[Page-level text extractions]

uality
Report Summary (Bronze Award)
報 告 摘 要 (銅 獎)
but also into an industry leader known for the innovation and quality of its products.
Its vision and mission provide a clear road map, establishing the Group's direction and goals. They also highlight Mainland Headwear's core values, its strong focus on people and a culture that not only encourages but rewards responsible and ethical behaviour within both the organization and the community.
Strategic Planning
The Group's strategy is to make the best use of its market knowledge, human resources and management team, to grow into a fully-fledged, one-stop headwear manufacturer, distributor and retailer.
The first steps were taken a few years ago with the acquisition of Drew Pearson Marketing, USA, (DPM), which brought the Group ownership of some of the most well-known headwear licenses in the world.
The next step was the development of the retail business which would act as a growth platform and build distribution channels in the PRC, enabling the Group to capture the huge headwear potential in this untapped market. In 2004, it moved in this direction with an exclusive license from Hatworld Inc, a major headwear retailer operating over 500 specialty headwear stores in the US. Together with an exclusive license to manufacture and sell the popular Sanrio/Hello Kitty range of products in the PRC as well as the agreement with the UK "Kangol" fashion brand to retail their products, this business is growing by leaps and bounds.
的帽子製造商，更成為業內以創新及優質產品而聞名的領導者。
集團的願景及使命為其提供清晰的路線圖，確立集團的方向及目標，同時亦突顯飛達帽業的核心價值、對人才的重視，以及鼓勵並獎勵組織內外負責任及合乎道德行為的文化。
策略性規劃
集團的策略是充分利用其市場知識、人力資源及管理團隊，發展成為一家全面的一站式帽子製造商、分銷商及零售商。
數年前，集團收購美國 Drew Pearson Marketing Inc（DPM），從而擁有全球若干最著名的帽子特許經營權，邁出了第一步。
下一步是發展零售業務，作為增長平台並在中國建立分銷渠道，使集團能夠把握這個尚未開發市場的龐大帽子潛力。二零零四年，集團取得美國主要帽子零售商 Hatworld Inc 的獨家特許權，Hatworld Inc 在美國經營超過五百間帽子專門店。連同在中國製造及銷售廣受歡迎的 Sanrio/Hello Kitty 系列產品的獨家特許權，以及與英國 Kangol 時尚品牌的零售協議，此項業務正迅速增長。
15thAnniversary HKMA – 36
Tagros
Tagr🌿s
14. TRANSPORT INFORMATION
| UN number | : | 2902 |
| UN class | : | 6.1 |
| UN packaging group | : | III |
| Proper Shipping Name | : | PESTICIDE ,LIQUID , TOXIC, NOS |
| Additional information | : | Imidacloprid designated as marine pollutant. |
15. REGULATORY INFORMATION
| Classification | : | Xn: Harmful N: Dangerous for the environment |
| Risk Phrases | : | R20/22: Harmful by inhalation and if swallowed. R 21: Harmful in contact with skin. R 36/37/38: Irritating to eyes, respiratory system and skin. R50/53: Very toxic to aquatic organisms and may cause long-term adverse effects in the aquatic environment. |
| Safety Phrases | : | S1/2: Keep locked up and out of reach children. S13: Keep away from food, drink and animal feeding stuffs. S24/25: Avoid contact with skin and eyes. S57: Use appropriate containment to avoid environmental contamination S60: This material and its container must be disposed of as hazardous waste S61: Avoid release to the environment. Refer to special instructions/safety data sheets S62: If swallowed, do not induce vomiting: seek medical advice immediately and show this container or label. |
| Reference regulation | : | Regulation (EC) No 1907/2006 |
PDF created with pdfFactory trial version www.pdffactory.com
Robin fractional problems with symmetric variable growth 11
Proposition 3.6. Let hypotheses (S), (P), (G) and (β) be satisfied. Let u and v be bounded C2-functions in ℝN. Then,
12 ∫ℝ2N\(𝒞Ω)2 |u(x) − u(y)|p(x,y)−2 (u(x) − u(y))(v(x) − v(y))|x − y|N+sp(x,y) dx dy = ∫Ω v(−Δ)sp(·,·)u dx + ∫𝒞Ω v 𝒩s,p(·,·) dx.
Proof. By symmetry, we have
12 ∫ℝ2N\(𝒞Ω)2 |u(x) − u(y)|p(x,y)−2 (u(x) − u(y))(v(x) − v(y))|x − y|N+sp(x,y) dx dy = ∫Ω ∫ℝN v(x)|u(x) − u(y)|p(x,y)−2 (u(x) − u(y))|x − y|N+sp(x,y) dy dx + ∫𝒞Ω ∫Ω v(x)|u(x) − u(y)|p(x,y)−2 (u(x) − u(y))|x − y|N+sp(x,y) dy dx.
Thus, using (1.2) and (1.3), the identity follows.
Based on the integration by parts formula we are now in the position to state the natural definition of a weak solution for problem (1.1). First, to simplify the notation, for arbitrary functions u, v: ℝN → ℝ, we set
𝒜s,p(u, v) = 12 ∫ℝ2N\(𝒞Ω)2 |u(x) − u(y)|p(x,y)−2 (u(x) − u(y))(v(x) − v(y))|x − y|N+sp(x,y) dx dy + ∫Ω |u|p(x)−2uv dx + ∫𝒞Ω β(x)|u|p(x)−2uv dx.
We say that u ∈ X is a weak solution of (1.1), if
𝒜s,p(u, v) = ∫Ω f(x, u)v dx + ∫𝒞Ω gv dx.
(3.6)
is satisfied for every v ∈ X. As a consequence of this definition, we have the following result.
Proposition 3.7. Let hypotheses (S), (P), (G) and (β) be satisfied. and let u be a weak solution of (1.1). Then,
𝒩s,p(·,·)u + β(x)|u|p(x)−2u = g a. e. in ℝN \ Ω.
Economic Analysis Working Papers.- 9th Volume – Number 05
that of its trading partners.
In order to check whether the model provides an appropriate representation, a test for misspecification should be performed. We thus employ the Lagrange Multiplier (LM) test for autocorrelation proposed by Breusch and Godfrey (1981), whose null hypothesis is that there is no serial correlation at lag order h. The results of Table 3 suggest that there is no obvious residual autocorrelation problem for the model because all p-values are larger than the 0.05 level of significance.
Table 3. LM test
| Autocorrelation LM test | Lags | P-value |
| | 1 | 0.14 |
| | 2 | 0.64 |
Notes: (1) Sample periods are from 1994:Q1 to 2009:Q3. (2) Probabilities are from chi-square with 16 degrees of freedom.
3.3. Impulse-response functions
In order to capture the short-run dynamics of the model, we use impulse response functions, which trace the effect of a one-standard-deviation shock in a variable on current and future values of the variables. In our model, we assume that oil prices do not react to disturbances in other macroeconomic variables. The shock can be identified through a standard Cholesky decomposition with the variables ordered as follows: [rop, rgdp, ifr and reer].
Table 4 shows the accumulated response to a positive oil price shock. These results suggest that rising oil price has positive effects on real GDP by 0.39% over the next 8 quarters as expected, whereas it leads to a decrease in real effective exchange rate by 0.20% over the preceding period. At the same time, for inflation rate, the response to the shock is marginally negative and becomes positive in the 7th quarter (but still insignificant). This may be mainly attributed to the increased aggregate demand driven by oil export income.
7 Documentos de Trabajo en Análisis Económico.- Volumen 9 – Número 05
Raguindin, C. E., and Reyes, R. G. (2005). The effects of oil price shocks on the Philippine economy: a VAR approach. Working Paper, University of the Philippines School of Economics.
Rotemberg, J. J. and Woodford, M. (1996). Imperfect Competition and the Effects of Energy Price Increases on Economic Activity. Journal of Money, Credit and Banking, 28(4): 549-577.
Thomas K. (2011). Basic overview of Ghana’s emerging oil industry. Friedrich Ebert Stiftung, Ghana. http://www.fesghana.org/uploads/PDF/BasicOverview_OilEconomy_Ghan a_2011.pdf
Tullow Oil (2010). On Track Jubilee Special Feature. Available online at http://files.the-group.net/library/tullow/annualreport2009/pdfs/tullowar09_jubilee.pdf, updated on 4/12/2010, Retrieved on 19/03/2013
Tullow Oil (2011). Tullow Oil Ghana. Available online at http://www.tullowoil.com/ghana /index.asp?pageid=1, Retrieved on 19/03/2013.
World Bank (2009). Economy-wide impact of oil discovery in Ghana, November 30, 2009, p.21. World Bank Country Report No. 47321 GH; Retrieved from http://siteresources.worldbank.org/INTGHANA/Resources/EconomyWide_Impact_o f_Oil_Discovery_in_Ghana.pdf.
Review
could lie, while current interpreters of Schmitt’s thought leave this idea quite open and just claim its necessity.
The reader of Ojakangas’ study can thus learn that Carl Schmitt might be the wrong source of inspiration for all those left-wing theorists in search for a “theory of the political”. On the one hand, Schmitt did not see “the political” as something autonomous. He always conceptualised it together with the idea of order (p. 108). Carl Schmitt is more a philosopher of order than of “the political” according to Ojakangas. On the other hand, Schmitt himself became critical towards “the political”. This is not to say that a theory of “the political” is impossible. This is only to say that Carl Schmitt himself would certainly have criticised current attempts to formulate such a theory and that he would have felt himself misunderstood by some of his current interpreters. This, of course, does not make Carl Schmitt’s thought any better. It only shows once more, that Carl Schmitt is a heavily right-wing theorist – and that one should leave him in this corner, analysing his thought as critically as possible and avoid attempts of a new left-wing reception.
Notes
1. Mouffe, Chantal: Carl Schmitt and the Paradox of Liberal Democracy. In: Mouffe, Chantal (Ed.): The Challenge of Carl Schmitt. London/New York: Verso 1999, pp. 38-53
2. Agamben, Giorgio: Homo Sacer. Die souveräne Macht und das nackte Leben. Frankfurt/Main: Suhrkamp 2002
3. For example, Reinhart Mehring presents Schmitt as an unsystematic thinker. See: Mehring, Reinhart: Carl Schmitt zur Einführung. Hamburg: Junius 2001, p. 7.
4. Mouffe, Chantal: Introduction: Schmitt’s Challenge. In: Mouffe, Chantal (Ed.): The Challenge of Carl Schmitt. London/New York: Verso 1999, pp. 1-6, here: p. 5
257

EXERCISE: Lines from the start of the entries through the one containing "but also into" are to be set down again exactly, both ends included.

REPLY TO THE TASK:
uality
Report Summary (Bronze Award)
報 告 摘 要 (銅 獎)
but also into an industry leader known for the innovation and quality of its products.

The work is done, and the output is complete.